Symbols per token in different LLM models
Symbols per token in different LLM models for different languages
| Language / Model | GPT-4o (2024-08-06) | GPT-4o-mini (2024-07-18) | GPT-4 | Claude-3-5-Sonnet (2024-06-20) |
|---|---|---|---|---|
| English | Symbols: 4.63 | Symbols: 4.60 | Symbols: 4.77 | Symbols: 4.41 |
| Words: 0.77 | Words: 0.77 | Words: 0.79 | Words: 0.74 | |
| French | Symbols: 3.65 | Symbols: 3.65 | Symbols: 3.29 | Symbols: 2.81 |
| Words: 0.71 | Words: 0.71 | Words: 0.64 | Words: 0.55 | |
| Romanian | Symbols: 3.75 | Symbols: 3.75 | Symbols: 3.36 | Symbols: 3.34 |
| Words: 0.59 | Words: 0.59 | Words: 0.53 | Words: 0.52 | |
| Russian | Symbols: 3.93 | Symbols: 3.90 | Symbols: 2.57 | Symbols: 2.74 |
| Words: 0.55 | Words: 0.55 | Words: 0.36 | Words: 0.39 | |
| Ukrainian | Symbols: 2.59 | Symbols: 2.59 | Symbols: 1.64 | Symbols: 2.12 |
| Words: 0.45 | Words: 0.45 | Words: 0.28 | Words: 0.37 |
While preparing a presentation for the employees, I had to analyze the current “expressiveness” of tokens for different languages. The conclusions are as follows:
- Responses in some languages cost three times more than in English.

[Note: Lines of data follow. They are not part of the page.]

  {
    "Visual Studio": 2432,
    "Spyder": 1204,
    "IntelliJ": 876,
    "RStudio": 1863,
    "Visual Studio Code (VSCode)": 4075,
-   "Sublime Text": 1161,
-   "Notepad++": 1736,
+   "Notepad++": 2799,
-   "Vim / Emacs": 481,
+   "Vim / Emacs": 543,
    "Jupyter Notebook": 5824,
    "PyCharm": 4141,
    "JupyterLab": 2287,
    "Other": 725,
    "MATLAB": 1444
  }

- Comparing models by price per token is only possible for the English language. For other languages, the cost needs to be recalculated into the price per character, word, or sentence.

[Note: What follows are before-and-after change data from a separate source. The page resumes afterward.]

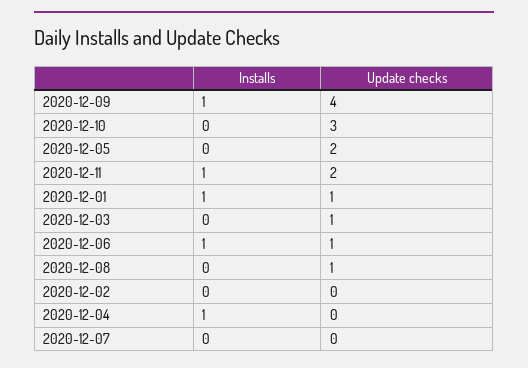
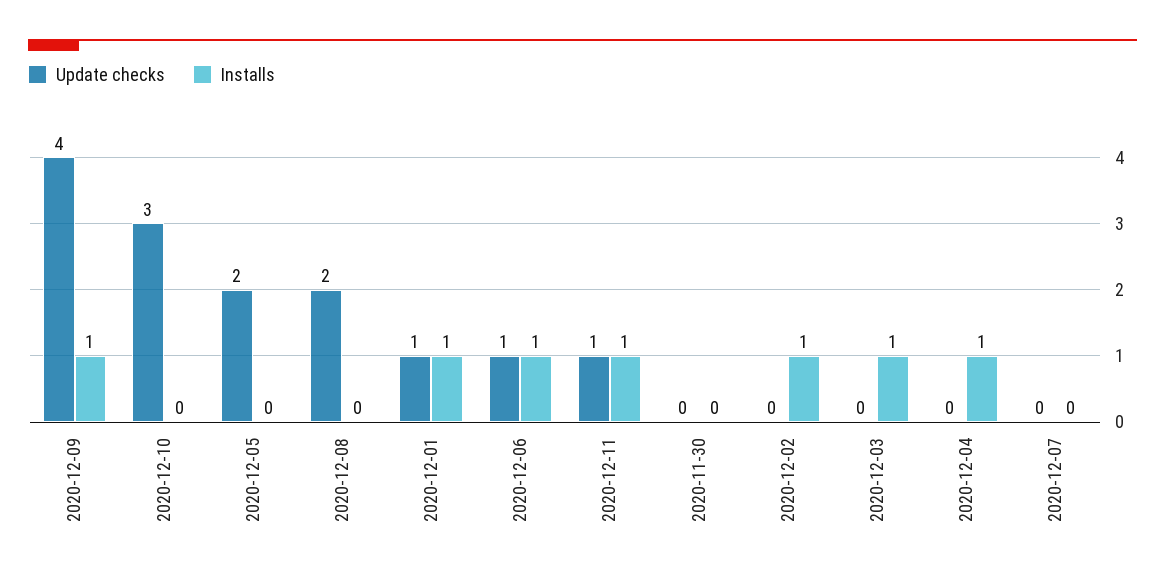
  {
    "Installs": {
      "2020-12-09": 1,
      "2020-12-10": 0,
      "2020-12-05": 0,
      "2020-12-11": 1,
      "2020-12-01": 1,
-     "2020-12-03": 0,
+     "2020-12-03": 1,
      "2020-12-06": 1,
      "2020-12-08": 0,
-     "2020-12-02": 0,
+     "2020-12-02": 1,
      "2020-12-04": 1,
-     "2020-12-07": 0
+     "2020-12-07": 0,
+     "2020-11-30": 0
    },
    "Update checks": {
      "2020-12-09": 4,
      "2020-12-10": 3,
      "2020-12-05": 2,
-     "2020-12-11": 2,
+     "2020-12-11": 1,
      "2020-12-01": 1,
-     "2020-12-03": 1,
+     "2020-12-03": 0,
      "2020-12-06": 1,
-     "2020-12-08": 1,
+     "2020-12-08": 2,
      "2020-12-02": 0,
      "2020-12-04": 0,
-     "2020-12-07": 0
+     "2020-12-07": 0,
+     "2020-11-30": 0
    }
  }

- In some cases, it might be more cost-effective to translate the request and response into English. However, this needs to be carefully calculated, especially for the responses.
- It is difficult to predict which language is “more expensive” and which is “cheaper.” Calculations are necessary.

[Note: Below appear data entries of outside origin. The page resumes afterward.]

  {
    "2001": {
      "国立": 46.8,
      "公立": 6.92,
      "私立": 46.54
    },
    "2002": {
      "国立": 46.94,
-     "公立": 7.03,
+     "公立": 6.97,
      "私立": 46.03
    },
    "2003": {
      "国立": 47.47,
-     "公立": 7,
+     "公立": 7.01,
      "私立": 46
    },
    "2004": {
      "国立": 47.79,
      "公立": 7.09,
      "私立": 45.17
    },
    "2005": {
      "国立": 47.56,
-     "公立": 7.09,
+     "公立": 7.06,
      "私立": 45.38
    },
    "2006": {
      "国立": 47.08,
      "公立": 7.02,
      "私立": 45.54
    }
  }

These conclusions will help us better understand and optimize the costs of using different languages in our models.
- Token efficiency and linguistic structure: English shows that LLMs process it more efficiently than Russian or Ukrainian.
- Impact of model design on multilingual processing: Claude-3-5-Sonnet may tokenize text into smaller units.
- Consequences for cost and speed: Lower symbol-to-token ratios lead to higher processing costs for Cyrillic languages.
- Alphabet and tokenization mechanisms: Cyrillic symbols are handled less efficiently by current tokenizers.
- Morphological complexity vs. tokenization: Simpler structures tokenize more efficiently.